Scott Dragos

No. 85, 45
- Positions: Fullback, tight end

Personal information
- Born: October 28, 1975 (age 50) Rochester, Massachusetts, U.S.
- Listed height: 6 ft 2 in (1.88 m)
- Listed weight: 245 lb (111 kg)

Career information
- High school: Old Rochester Regional (Mattapoisett, Massachusetts)
- College: Boston College
- NFL draft: 1998 (undrafted)

Career history
- New England Patriots (1998)*; New York Giants (1998-1999)*; Barcelona Dragons (1999); Chicago Bears (1999–2001); New England Patriots (2002)*;
- * Offseason or practice squad member only

Career NFL statistics
- Receptions: 4
- Receiving yards: 28
- Stats at Pro Football Reference

= Scott Dragos =

American football player (born 1975)

Scott Dragos (born October 28, 1975) is an American former professional football player who was a fullback and tight end in the National Football League (NFL). After playing college football for the Boston College Eagles, he played in the NFL for the Chicago Bears in 2000-2001.

==Early life==
Dragos attended Old Rochester Regional High School, which serves the towns of Marion, Mattapoisett, and Rochester, Massachusetts.

==College career==
Dragos attended and played college football for Boston College from 1994 to 1997.

==Professional career==
===First stint with Patriots===
After going undrafted in the 1998 NFL draft, Dragos was signed by the New England Patriots on April 24, 1998, but was released on August 19, 1998.

===New York Giants===
One day later after released by the Patriots, the Giants signed Dragos on the practice squad

===Chicago Bears===
After released by the Giants, the Bears signed Dragos on practice squad on September 28, 1999. He was elevated to their active roster on October 10, 2000, and made his NFL debut on October 15, 2000, in a 28–16 loss to the Minnesota Vikings. Dragos Caught first career reception against the Buffalo Bills on November 12, 2000. Dragos gaining four yards … Grabbed two catches for 14 yards in win against the New England Patriots on December 10, 2000. One of Dragos' catches was against Hall of Fame cornerback Ty Law and led to one of the most iconic NFL photos of the decade. Dragos started season-finale against the Detroit Lions.

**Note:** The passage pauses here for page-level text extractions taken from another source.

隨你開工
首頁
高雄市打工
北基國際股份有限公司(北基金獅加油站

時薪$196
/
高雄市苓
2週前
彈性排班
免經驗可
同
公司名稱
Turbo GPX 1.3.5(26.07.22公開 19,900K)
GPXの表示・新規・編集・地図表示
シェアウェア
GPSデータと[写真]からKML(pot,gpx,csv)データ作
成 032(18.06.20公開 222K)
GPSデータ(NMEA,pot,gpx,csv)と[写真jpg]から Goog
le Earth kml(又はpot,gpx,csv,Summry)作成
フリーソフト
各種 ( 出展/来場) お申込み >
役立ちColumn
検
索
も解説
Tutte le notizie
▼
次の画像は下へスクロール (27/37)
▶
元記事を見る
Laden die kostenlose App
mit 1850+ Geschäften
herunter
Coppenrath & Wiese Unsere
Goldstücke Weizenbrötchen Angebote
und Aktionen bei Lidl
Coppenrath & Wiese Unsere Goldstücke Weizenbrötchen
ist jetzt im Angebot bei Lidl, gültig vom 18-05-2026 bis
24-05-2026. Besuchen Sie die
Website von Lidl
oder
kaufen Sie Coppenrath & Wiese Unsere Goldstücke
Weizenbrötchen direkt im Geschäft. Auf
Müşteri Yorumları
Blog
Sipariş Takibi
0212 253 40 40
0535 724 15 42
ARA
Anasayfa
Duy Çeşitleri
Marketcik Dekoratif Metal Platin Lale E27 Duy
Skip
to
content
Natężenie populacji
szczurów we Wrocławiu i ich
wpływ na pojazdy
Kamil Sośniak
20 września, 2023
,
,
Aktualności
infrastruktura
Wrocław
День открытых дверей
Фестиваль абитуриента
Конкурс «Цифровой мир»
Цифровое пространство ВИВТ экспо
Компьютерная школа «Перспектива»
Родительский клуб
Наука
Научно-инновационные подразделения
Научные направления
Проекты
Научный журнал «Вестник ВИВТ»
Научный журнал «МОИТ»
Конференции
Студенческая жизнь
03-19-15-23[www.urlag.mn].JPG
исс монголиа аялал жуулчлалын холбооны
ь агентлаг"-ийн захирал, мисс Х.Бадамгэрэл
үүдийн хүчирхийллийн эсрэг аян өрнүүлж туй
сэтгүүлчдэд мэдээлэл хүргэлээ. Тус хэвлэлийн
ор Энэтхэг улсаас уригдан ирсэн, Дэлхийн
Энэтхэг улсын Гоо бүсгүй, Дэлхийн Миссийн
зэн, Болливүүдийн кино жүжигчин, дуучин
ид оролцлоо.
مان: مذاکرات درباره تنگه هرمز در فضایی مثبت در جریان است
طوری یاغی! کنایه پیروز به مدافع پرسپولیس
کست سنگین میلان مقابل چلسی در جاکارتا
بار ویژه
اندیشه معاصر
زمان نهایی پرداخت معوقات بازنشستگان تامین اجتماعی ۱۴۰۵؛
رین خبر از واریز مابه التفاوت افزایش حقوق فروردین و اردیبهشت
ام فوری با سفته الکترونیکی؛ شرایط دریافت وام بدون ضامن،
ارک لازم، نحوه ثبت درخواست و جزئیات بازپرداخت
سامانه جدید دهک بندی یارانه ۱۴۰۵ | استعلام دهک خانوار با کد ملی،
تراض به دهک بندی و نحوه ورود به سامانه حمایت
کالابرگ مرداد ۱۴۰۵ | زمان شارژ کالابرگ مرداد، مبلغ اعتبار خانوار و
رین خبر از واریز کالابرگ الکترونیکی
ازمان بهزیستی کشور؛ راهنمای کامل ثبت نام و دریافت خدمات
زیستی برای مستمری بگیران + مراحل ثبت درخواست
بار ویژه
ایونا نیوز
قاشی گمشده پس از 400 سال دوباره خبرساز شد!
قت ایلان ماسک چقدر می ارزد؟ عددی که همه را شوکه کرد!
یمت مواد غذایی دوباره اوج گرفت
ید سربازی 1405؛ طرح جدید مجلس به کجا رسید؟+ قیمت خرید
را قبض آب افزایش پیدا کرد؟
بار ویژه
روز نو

In 2001 Dragos played six games.

===Second stint with Patriots===
Dragos signed with the Patriots on March 12, 2002. On August 25, 2002, Dragos was released by Patriots.

==Personal life==
Scott was born in Montville, New Jersey to Stephen and Carolynne Dragos. He moved to Rochester Massachusetts when he was in elementary school after spending a year with his family in Wickford RI. Dragos is a Vice Chairman at CBRE and co-heads the CBRE Boston office. He resides in Winchester, MA with his wife Marta and 3 children Jaxon, Andie & Troy.